> **What you need to do**: Return the data word for word. Pictures are to be omitted.

Page segmentation data
Segment Open

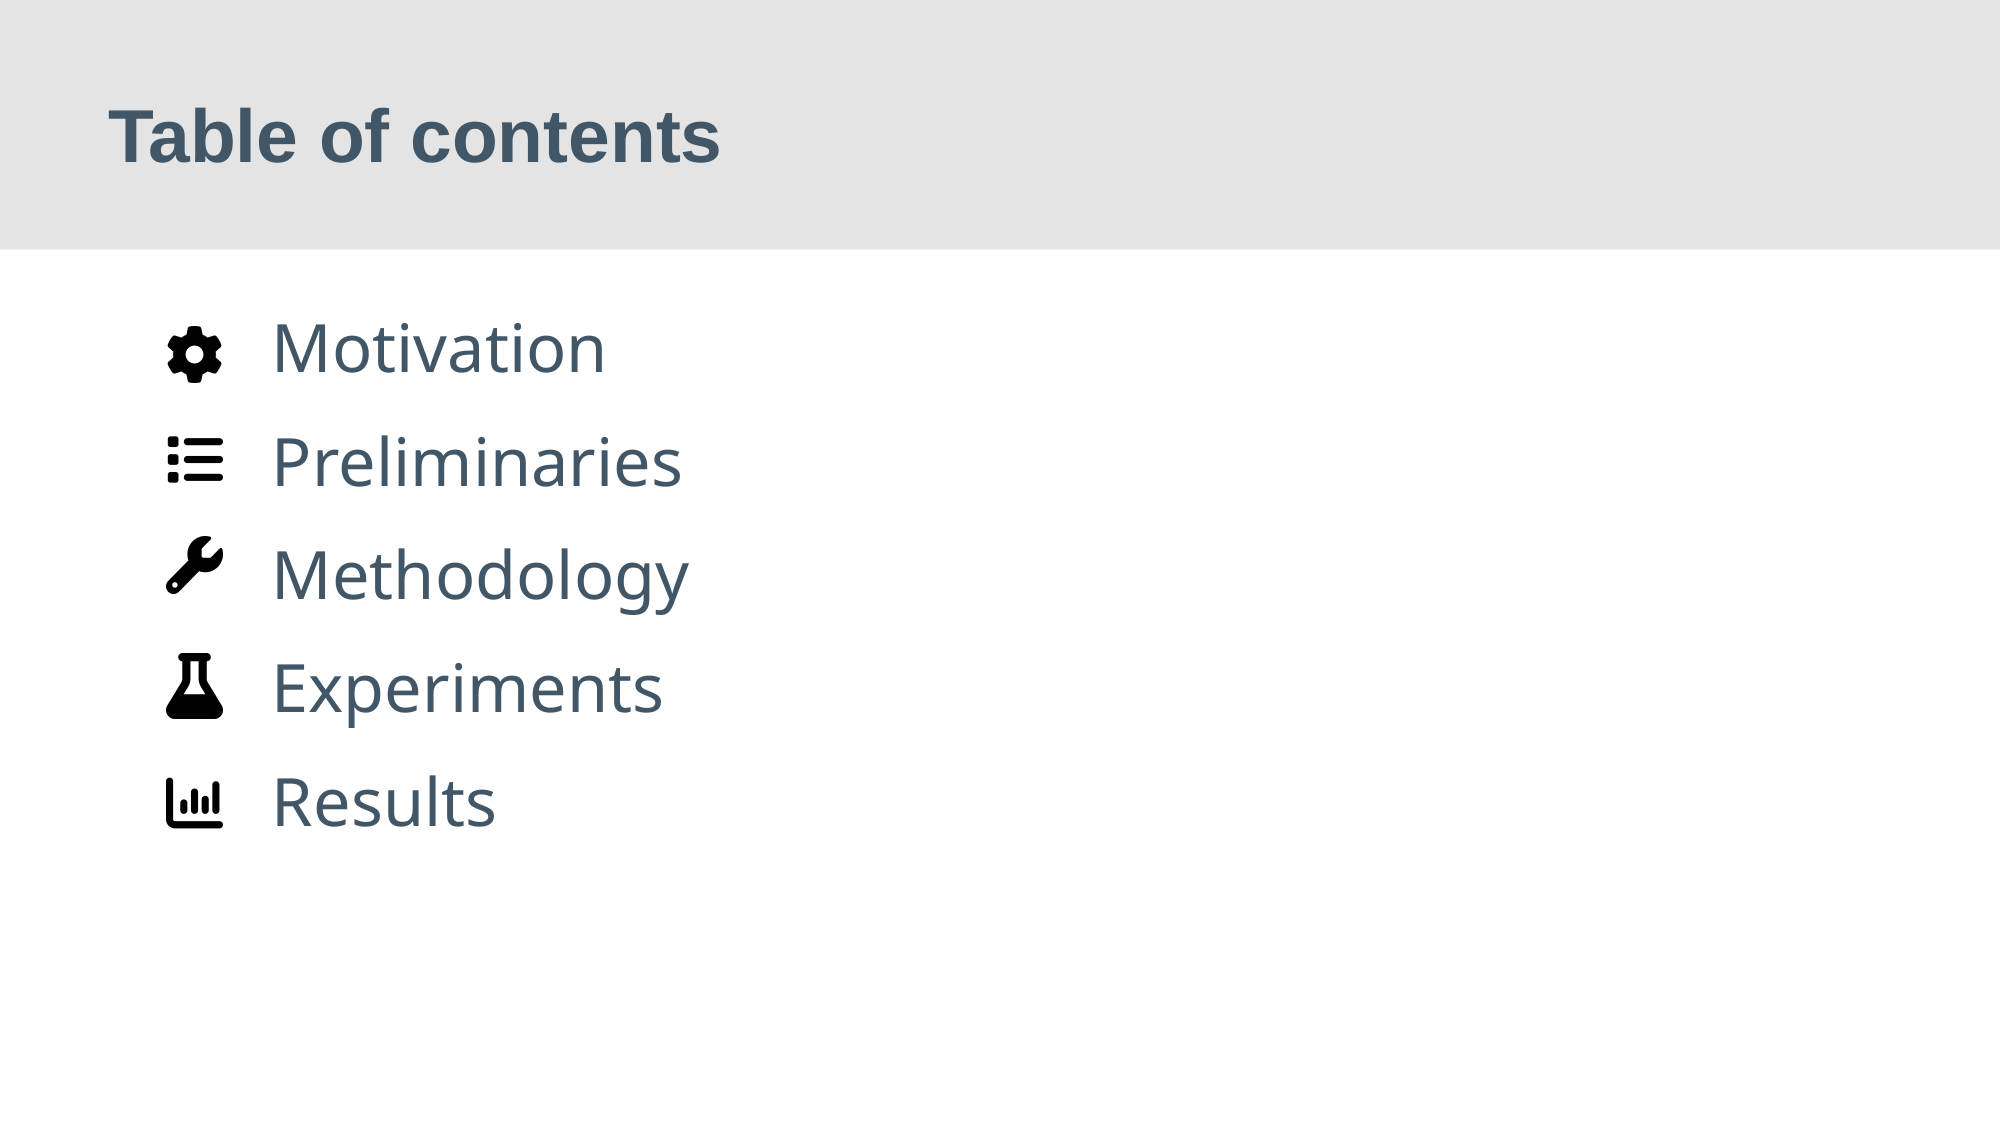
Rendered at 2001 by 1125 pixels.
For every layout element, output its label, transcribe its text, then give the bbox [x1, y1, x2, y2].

picture [165, 774, 224, 832]
picture [165, 430, 224, 489]
list Motivation Preliminaries Methodology Experiments Results [256, 298, 1473, 1011]
title Table of contents [93, 56, 1884, 221]
picture [165, 652, 224, 719]
picture [165, 325, 224, 384]
picture [165, 536, 224, 594]
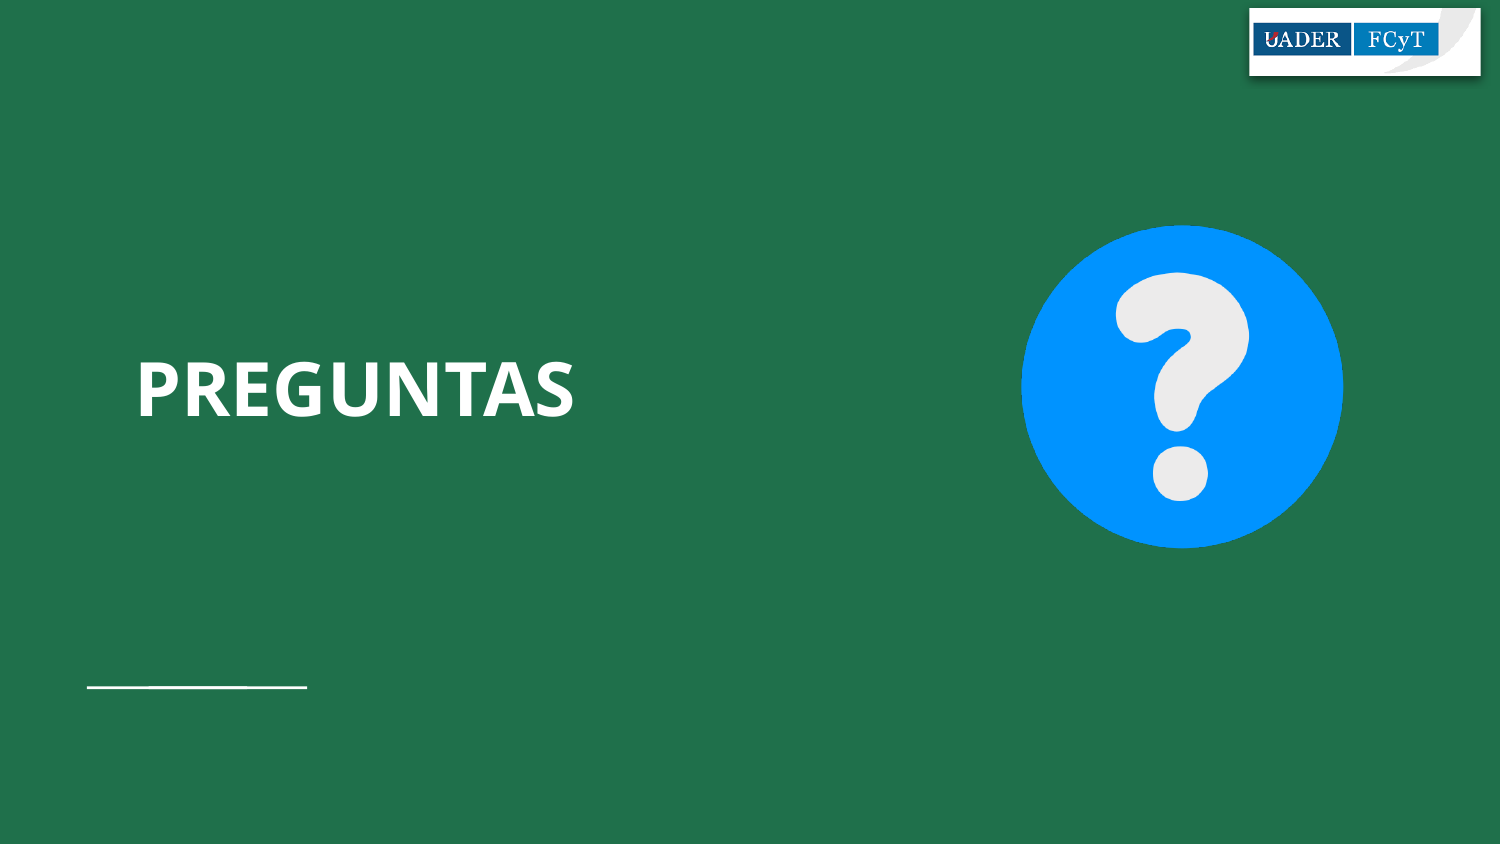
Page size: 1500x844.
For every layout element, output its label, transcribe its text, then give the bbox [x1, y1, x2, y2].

Segment Closed

> **Your response**:
Rendered at 2001 by 1125 pixels.
For every layout element, output its label, transcribe its text, then give the bbox [x1, y1, x2, y2].

picture [165, 774, 224, 832]
picture [165, 430, 224, 489]
list Motivation Preliminaries Methodology Experiments Results [256, 298, 1473, 1011]
title Table of contents [93, 56, 1884, 221]
picture [165, 652, 224, 719]
picture [165, 325, 224, 384]
picture [165, 536, 224, 594]
Page size: 1500x844.
For every layout element, output its label, transcribe its text, then give the bbox [x1, y1, x2, y2].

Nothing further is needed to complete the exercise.